4. What journalists and policymakers should be careful to clarify when citing numbers
When officials or commentators state “the US spends X on social services for illegal immigrants annually,” they must specify which programs are included, the time frame, and whether figures reflect measured annual outlays or modeled lifetime costs/benefits; emergency Medicaid is the only large federal program with a relatively clean, recent measured estimate showing under 1% of Medicaid spending, while other categories require allocations, proxies, or modeling choices. Many source documents in the public record either do not provide state‑level breakdowns or explicitly avoid aggregating across differently funded services, creating room for selective presentation that can amplify either fiscal cost or fiscal benefit depending on intent. Clear, comparable claims should cite the narrow emergency‑Medicaid figures for measured federal/state health spending and separately label any modeled or aggregated totals as projections or estimates [1] [2] [3] [6] [11].
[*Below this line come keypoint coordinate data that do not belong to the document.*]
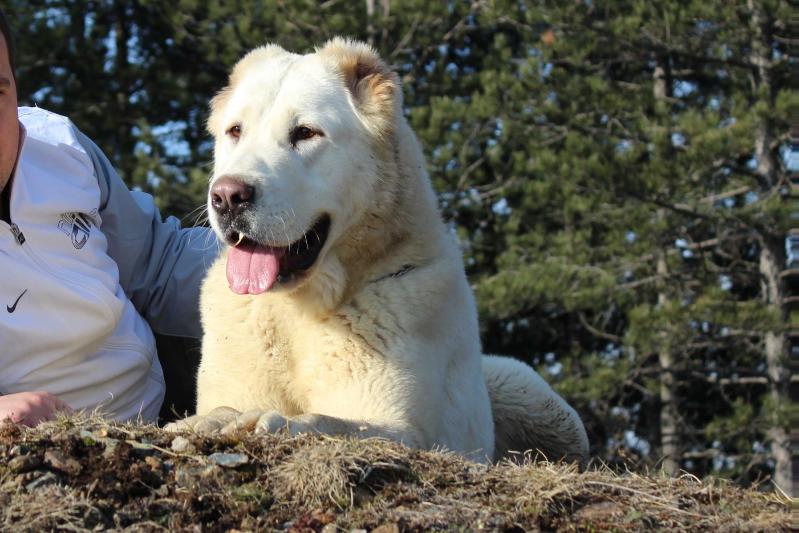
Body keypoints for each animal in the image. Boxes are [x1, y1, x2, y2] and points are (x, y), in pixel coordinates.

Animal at [169, 38, 592, 462]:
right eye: (235, 131)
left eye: (305, 133)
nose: (227, 196)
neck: (298, 308)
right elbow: (225, 407)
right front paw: (209, 420)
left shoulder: (406, 430)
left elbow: (331, 422)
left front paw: (268, 420)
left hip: (535, 398)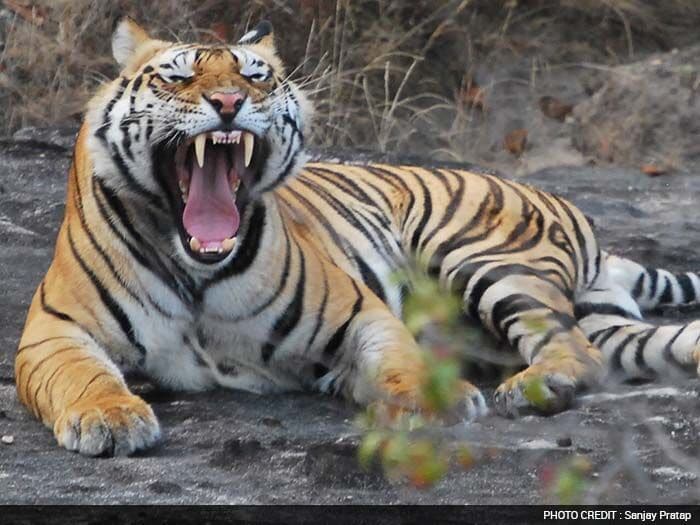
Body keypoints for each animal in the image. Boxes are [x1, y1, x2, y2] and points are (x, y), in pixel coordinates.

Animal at [13, 19, 700, 454]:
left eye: (256, 77)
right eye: (178, 78)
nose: (230, 103)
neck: (196, 267)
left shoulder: (358, 311)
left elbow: (398, 357)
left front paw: (433, 403)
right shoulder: (53, 330)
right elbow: (82, 376)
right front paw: (109, 418)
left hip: (482, 256)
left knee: (571, 348)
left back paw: (536, 387)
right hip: (609, 323)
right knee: (636, 348)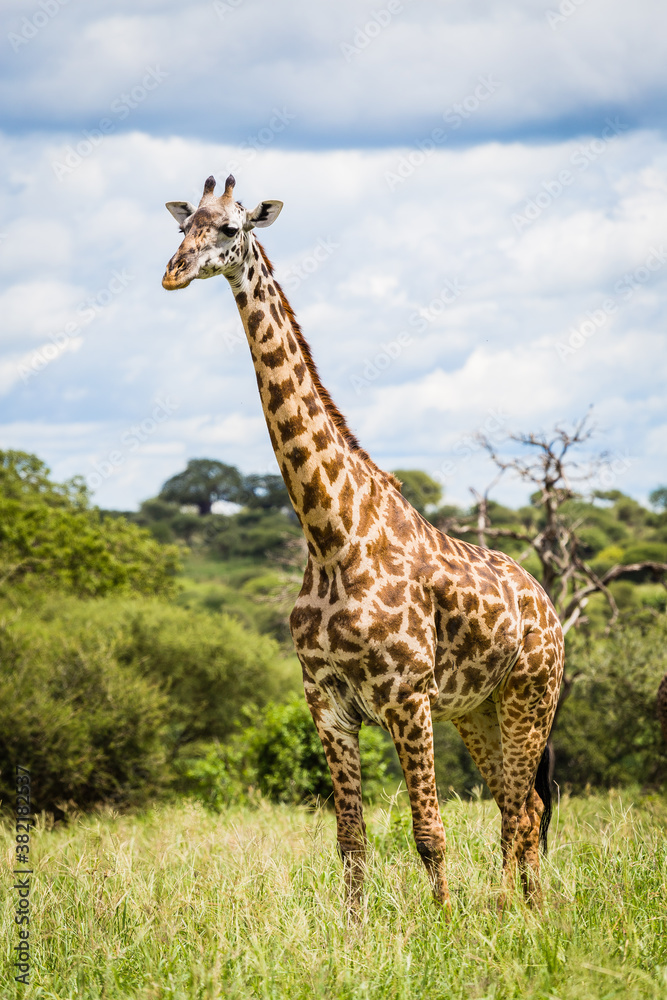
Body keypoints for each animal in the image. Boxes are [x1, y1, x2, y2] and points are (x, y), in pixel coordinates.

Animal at [162, 174, 564, 910]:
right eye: (183, 225)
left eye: (230, 228)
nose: (173, 273)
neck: (328, 534)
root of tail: (548, 604)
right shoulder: (326, 703)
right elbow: (350, 841)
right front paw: (354, 931)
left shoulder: (406, 697)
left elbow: (429, 832)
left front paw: (443, 924)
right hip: (477, 709)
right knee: (512, 807)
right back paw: (511, 909)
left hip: (531, 694)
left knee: (526, 811)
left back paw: (527, 915)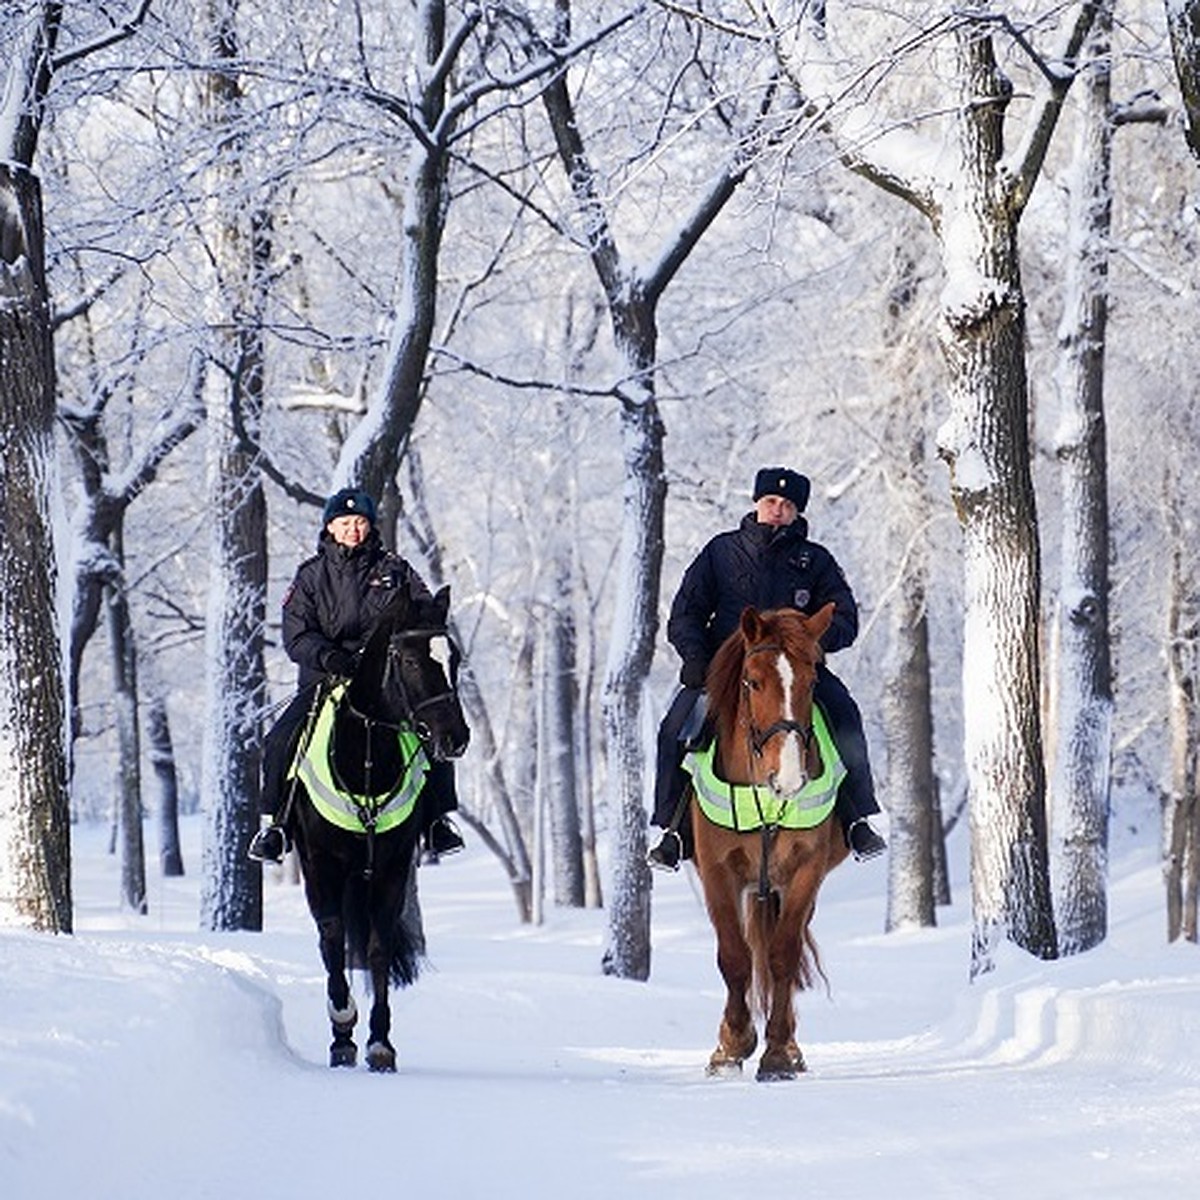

5. Bottom line: measured federal/state emergency health spending is small; broader fiscal effects are contested
Measured emergency Medicaid spending for undocumented immigrants in 2022 is consistently estimated at about 0.4% of Medicaid spending (up to ~0.9% in some states), or roughly $9.63 per resident in the studied jurisdictions, making routine federally and state‑funded emergency health outlays for undocumented people a very small share of Medicaid budgets. Broader claims about total annual “social‑service” spending depend on inclusion choices and modeling assumptions; large projected fiscal impacts arise primarily from policy changes (e.g., mass deportation) or long‑term lifecycle accounting, not from the routine emergency medical spending captured in the October 2025 analyses. Readers and policymakers should use the emergency‑Medicaid figure as the best measured baseline and treat larger headline totals as model‑dependent projections requiring careful unpacking [1] [2] [3] [4] [5].